====== RECORDS ======

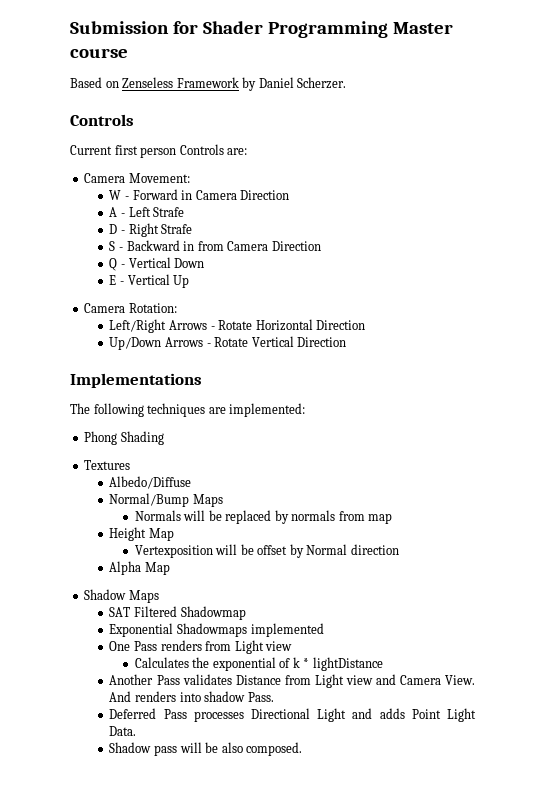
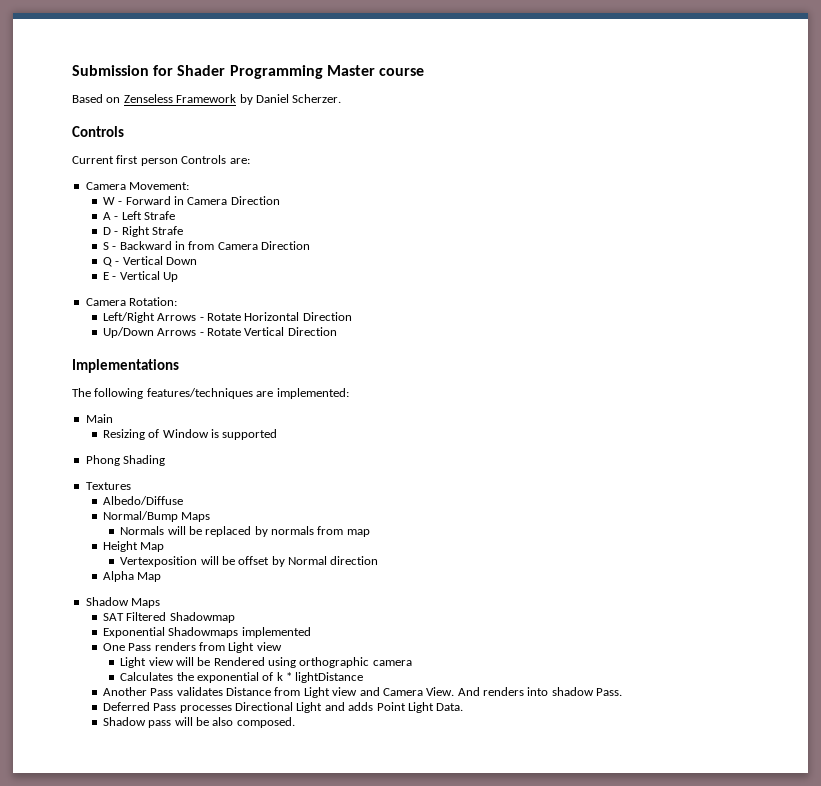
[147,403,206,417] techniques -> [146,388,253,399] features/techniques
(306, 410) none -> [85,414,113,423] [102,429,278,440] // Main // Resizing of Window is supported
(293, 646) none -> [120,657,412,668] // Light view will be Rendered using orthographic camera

======
====== RECORDS ======

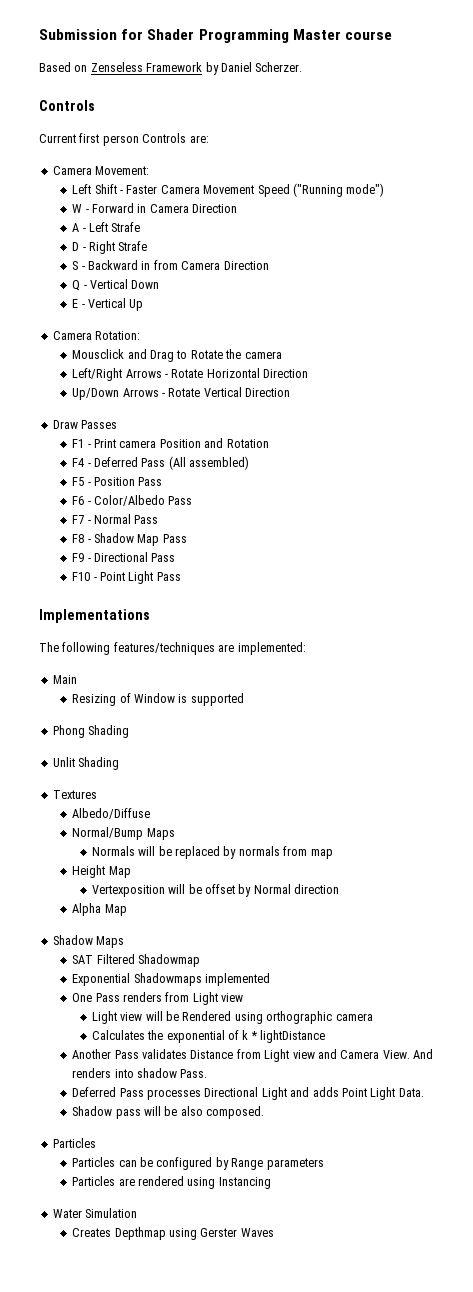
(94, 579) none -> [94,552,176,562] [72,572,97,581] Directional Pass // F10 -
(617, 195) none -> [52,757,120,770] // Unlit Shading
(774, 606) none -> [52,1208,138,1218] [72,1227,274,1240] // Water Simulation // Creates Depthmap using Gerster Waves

======

In the material above, find the line containing "[147,403,206,417] techniques ->" and the line containing "(293, 646) none", then write out exactly those two lines and every line between them, and nothing more.

# SOLUTION FOR THIS PROBLEM:
[147,403,206,417] techniques -> [146,388,253,399] features/techniques
(306, 410) none -> [85,414,113,423] [102,429,278,440] // Main // Resizing of Window is supported
(293, 646) none -> [120,657,412,668] // Light view will be Rendered using orthographic camera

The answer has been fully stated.